Вадим вздрогнул, вывернул шею, чтобы посмотреть через плечо и вверх, и опознал возвышавшегося над ним Котю Клювова, комсомольского босса. Котя в открытую размахивал бутылкой «Херсы», но, слава богу, был один. Он, не обращая внимания на ненавидяще кривившийся рот и яростно дрожащие ноздри Вадима, устроился рядом, разлил его сок по двум стаканам и долил до краев Вадимовой же водкой.
– Что отмечаем, Вадька? – светским тоном осведомился Котя. – По ком сии поминки?
Вадим не ответил и отвернулся, сжимая стакан и борясь с желанием разбить толстое граненое стекло о такую же по-комсомольски граненую и поблескивающую от самодовольства морду Клювова, входившего в состав дурацкой, долбаной, паршивой, придурочной «идеологической комиссии». Но устраивать драки Вадим не привык, поэтому осушил стакан, стукнул донышком о пластиковую поверхность столика, отбив острый кусочек стекла, и продолжал молчать, тогда как Клювов явно жаждал общения и нагло, по-купечески наполнил стаканы «Херсой». Получилось некрасиво и неаппетитно: остатки серо-желтой персиковой мякоти плавали, как комочки протоплазмы в «первичном бульоне», поганя своим видом темно-золотое благородство «Херсы».
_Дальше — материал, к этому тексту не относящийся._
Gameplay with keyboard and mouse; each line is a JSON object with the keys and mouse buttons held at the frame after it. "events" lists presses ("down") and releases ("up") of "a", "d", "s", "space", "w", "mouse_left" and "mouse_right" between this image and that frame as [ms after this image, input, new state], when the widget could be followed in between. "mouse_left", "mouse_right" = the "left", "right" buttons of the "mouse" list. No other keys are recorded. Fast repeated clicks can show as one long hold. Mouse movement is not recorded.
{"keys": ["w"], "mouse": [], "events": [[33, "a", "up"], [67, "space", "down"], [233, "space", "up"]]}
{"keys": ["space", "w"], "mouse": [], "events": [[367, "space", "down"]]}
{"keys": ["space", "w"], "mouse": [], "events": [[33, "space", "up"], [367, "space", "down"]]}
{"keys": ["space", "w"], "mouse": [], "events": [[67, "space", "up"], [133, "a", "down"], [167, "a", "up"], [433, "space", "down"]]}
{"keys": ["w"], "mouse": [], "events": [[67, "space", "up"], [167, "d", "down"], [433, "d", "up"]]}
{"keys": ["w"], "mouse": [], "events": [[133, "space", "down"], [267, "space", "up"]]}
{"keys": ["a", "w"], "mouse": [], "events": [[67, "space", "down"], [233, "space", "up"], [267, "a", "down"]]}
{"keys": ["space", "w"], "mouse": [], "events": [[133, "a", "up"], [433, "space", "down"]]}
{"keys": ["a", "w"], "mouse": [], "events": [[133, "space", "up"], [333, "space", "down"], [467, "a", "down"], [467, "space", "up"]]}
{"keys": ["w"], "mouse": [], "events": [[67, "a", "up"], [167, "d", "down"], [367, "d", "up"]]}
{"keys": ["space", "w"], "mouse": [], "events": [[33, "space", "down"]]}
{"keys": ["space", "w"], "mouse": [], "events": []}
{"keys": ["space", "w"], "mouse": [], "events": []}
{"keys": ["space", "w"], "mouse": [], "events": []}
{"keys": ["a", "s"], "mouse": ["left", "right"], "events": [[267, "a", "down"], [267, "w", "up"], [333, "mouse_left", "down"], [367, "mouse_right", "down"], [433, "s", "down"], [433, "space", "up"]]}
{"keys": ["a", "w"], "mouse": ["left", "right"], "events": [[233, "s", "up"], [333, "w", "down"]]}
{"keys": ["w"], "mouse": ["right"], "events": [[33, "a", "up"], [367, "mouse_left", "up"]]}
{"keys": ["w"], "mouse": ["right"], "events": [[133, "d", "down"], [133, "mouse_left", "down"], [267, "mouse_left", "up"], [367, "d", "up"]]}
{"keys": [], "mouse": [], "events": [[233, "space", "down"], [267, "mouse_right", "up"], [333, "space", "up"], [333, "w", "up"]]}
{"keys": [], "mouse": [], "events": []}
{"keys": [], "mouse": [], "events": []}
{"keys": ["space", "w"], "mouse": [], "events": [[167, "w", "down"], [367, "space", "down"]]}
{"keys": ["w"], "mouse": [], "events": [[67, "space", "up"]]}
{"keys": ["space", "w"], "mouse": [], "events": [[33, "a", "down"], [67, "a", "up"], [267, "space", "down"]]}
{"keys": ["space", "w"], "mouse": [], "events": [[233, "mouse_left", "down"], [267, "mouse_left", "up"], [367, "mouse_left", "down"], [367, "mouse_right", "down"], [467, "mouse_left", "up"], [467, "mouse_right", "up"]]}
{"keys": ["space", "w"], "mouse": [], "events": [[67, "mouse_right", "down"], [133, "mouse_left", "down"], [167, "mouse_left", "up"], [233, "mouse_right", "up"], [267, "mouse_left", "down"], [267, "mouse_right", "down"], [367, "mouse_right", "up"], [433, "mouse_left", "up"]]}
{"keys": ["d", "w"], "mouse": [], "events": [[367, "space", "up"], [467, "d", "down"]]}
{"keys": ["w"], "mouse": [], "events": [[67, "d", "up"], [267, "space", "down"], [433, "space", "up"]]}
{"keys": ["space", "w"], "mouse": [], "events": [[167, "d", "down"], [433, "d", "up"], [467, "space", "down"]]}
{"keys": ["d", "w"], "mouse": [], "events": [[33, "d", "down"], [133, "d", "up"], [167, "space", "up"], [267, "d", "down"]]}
Вадим выпил, содрогаясь от отвращения, утешая себя тем, что если его стошнит, то наверняка прямо на вельветовые вранглеровские джинсы Клювова. Питие, однако, развязало Вадиму язык, по крайней мере, для ругани.
– Мразь. Сволочь и мразь, – настолько четко, насколько позволял заплетающийся язык, бросил он в плакатную рожу Клювова.
– Это кто еще? – поинтересовался тот, оглядываясь с размашистой пьяной амплитудой в поисках сволочи и мрази, явно не поняв, что сволочью и мразью обозвали именно его.